PRINCETON: Sallade returns to Boston Marathon

Love of running grows for PU graduate

By Justin Feil, Assistant Sports Editor
   Chris Sallade will be among the more than 25,000 runners to start the 26.2 miles of the Boston Marathon on Monday, something that might have seemed quite a stretch for the one-time middle distance runner at Princeton University.
   ”When I was training as a half-miler, if Coach told me you’re going to run nine miles, I thought it was the end of the world,” Sallade said. “But on the other hand, it made sense because I feel like I am most myself when I’m running. It’s enjoyable. To run for an hour or two, it’s a gift that I really, really enjoy. It feels natural to me.”
   Sallade wasn’t too surprised when he found himself drawn to longer distances after graduation from Princeton.
   ”I went from that 400/800 mentality to wanting to try the marathon,” Sallade said. “A lot of it stems from I’ve loved running since I was a little kid.”
   Sallade, 40, wasn’t even 10 years old when he would go outside just to run.
   ”Sometimes I’d just jog around the house, or I’d dribble a soccer ball,” Sallade said. “I’d come back in and tell my mom, I ran 75 laps. She always thought it was great. She would tell me, try to run 100 next time.”
   Sallade developed into an outstanding high school runner after he moved to South Jersey on top of being a standout soccer player. He was named the top male athlete at Shawnee High in 1990, and just three years ago, Sallade was inducted into the Shawnee Athletic Hall of Fame. He won the Group IV 1,600 meters as a senior, and was also named the “South Jersey Soccer Player of the Year” by the “Philadelphia Inquirer.”
   When Sallade came to Princeton, he started playing soccer under recent United States national team coach Bob Bradley.
   ”I was playing soccer on the soccer team and also going to track practice,” Sallade said. “I was overwhelmed athletically, academically, socially. Everything was so different. I don’t remember all the rationale that went into me picking track over soccer. I chose to run, so I left the soccer team and focused on track my four years there.”
   Sallade was part of the distance medley relay that won the Ivy League’s Heptagonals title in 1994 in 9:54.64, a time that is the yards record still, and when converted from yards to meters is eighth all-time in meet history.
   ”I was like a utility guy,” said Sallade, who trained for his first two years with PU legend Larry Ellis before Mike Brady took over the distance duties. “My best event probably consistently was the 800. On a good day, I’d run 1:52 or 1:53. There were three guys on the team that could run faster than me in the 800. If we needed points in the 400 hurdles, my coach would put me in the hurdles.”
   Sallade’s greatest achievement on the track may have been a sub-50 second clocking for a 400-meter split in another distance medley relay.
   ”That was one of my better races,” Sallade said. “All my cross country buddies were mystified after the race that I had that much leg speed.”

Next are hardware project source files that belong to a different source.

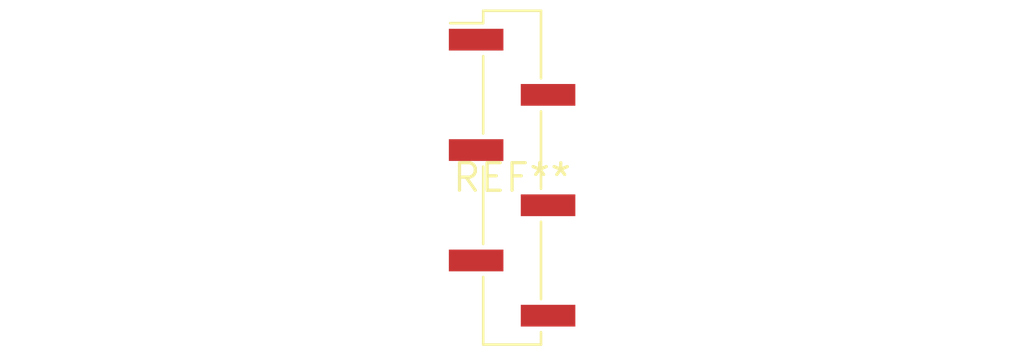
<source format=kicad_pcb>
(kicad_pcb (version 20240108) (generator pcbnew)

  (general
    (thickness 1.6)
  )

  (paper "A4")
  (layers
    (0 "F.Cu" signal)
    (31 "B.Cu" signal)
    (32 "B.Adhes" user "B.Adhesive")
    (33 "F.Adhes" user "F.Adhesive")
    (34 "B.Paste" user)
    (35 "F.Paste" user)
    (36 "B.SilkS" user "B.Silkscreen")
    (37 "F.SilkS" user "F.Silkscreen")
    (38 "B.Mask" user)
    (39 "F.Mask" user)
    (40 "Dwgs.User" user "User.Drawings")
    (41 "Cmts.User" user "User.Comments")
    (42 "Eco1.User" user "User.Eco1")
    (43 "Eco2.User" user "User.Eco2")
    (44 "Edge.Cuts" user)
    (45 "Margin" user)
    (46 "B.CrtYd" user "B.Courtyard")
    (47 "F.CrtYd" user "F.Courtyard")
    (48 "B.Fab" user)
    (49 "F.Fab" user)
    (50 "User.1" user)
    (51 "User.2" user)
    (52 "User.3" user)
    (53 "User.4" user)
    (54 "User.5" user)
    (55 "User.6" user)
    (56 "User.7" user)
    (57 "User.8" user)
    (58 "User.9" user)
  )

  (setup
    (pad_to_mask_clearance 0)
    (pcbplotparams
      (layerselection 0x00010fc_ffffffff)
      (plot_on_all_layers_selection 0x0000000_00000000)
      (disableapertmacros false)
      (usegerberextensions false)
      (usegerberattributes false)
      (usegerberadvancedattributes false)
      (creategerberjobfile false)
      (dashed_line_dash_ratio 12.000000)
      (dashed_line_gap_ratio 3.000000)
      (svgprecision 4)
      (plotframeref false)
      (viasonmask false)
      (mode 1)
      (useauxorigin false)
      (hpglpennumber 1)
      (hpglpenspeed 20)
      (hpglpendiameter 15.000000)
      (dxfpolygonmode false)
      (dxfimperialunits false)
      (dxfusepcbnewfont false)
      (psnegative false)
      (psa4output false)
      (plotreference false)
      (plotvalue false)
      (plotinvisibletext false)
      (sketchpadsonfab false)
      (subtractmaskfromsilk false)
      (outputformat 1)
      (mirror false)
      (drillshape 1)
      (scaleselection 1)
      (outputdirectory "")
    )
  )

  (net 0 "")

  (footprint "PinHeader_1x06_P2.54mm_Vertical_SMD_Pin1Left" (layer "F.Cu") (at 0 0))

)

</source>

   Sallade took time away from running after his college career ended, but the break didn’t last long.
   ”Having competed at such a high intensity for so many years through high school and college,” Sallade said, “I took three to six months off to do nothing but eat fast food and ice cream, but I missed running so much. I’ve loved running since I was a little kid.”

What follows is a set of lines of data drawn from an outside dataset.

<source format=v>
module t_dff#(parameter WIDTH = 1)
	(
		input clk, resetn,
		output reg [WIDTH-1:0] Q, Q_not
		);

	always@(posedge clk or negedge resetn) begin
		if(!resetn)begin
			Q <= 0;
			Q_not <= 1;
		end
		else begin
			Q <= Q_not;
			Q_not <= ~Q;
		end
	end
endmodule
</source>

   Sallade was living in Oklahoma City, where he taught middle school algebra and high school economics and coached soccer and track, when he got back into running and first caught the bug to run marathons.
   ”A young teacher said, why don’t you try to do some marathon training?” Sallade recalled. “I was reluctant. I did a two-hour run with him, and it felt horrible. The next weekend I tried to do it again and I liked it and I was hooked.”

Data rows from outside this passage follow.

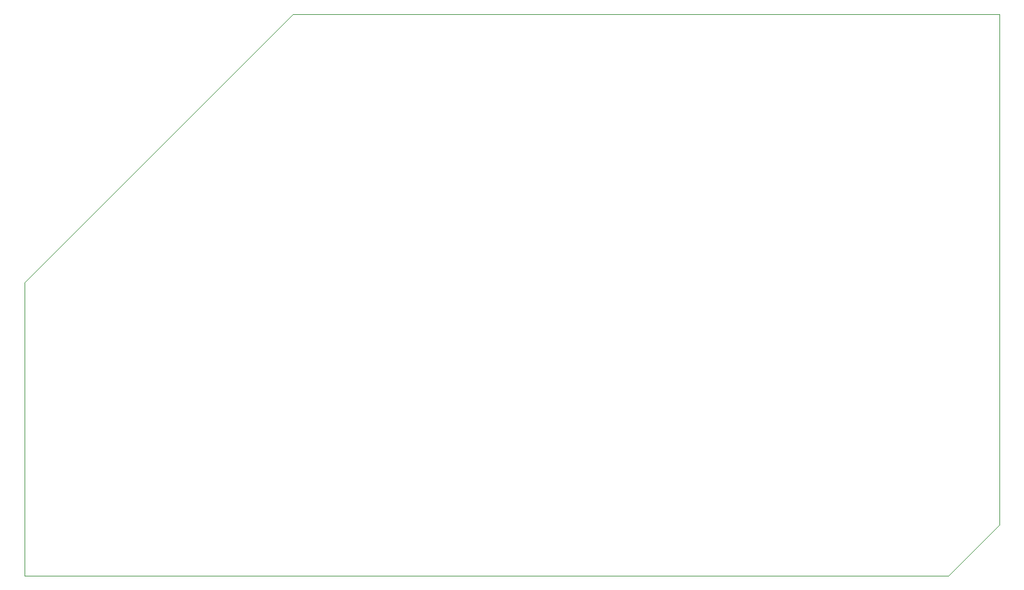
<source format=gbr>
%TF.GenerationSoftware,Altium Limited,Altium Designer,21.0.8 (223)*%
G04 Layer_Color=0*
%FSLAX26Y26*%
%MOIN*%
%TF.SameCoordinates,3528F89D-DF25-4B87-B81C-8702AA7ACEB5*%
%TF.FilePolarity,Positive*%
%TF.FileFunction,Profile,NP*%
%TF.Part,Single*%
G01*
G75*
%TA.AperFunction,Profile*%
%ADD104C,0.001000*%
D104*
X-2953Y-5906D02*
X4760826D01*
X5024606Y257874D01*
X5024606Y2891732D01*
X1379921D01*
X-2953Y1508858D01*
Y-5906D01*
%TF.MD5,8fce14feb8061eea5eff5da28cff5d89*%
M02*

</source>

   His first marathon was the Dallas White Rock Marathon, and he finished in 2:56:14, a time good enough to qualify him for his first Boston Marathon.
   ”It was awesome for 24 miles, and then the great slow-down occurred,” Sallade said. “All I wanted was to find some sugar — cookies, donuts, anything with sugar and fat. I couldn’t find anything. I think was weaving. I ran 2:56, but the last two miles were 9- or 10-minute pace.
   ”My second marathon was Boston that spring and I think I ran 2:46 or 2:42. Those are my first two Boston times. I started to figure out the race. I was better prepared mentally to handle the distance of the marathon.”
   After six years in Oklahoma City, he and his wife Danielle, a fellow PU graduate, went to seminary, then came to live in Princeton and are in their 11th years as pastor and chaplain for the Princeton Evangelical Fellowship at Princeton University. Danielle recently found Chris a shirt with the quote, “When I run, I feel His pleasure,” from Eric Liddell in the movie “Chariots of Fire.”
   ”I feel like God has given me a great gift to run well,” Sallade said, “and more than that, I really enjoy it.”
   The couple has three children, and they are looking forward to seeing Chris’s parents, who have since relocated from New Jersey to Hopkinton, Mass., only three miles from the Boston starting line, and to hang out and cheer on the runners along the course.
   ”They do like to run,” Sallade said of his children. “It remains to be seen if they’ll be as smitten us I am. It’s likely, but they’re their own kids. My guess is probably.”
   Sallade’s pleasure is evident on runs, whether it’s the mile and a half run to work with a backpack on, or a long-distance training run, or the marathon. Sallade missed last year’s Boston Marathon when he got sick in the days leading up to it, but is ready for this year’s race.
   ”My training has been very good,” said Sallade, who ran 2:44:11 in 2011 at Boston and whose top recent time of 2:40:55 came in the Philadelphia Marathon in 2009. “I’ve run 2:42, 2:42, 2:46 at Boston. My training is consistent with those times, so I’d hope to be somewhere in there. It’d be a dream if I crossed the finish line and it said 2:39, but more reasonably, it’d be somewhere in the 2:40s on a good day.”
   A veteran of somewhere around 20 marathons, he estimates, Sallade holds Boston in special esteem.
   ”I always look forward to the challenge of every marathon,” he said. “You never know how it will be until you start running the race. Boston as a race, I think it’s one of the most special venues I’ve run in — to run through one town after another, rolling hills, people who are very enthusiastic, whether it’s Wellesley or one of the towns. Usually I see my family – my parents, Danielle and my kids –— around the base of Heartbreak. It’s a special race. I’ve —ever had any other race like it.”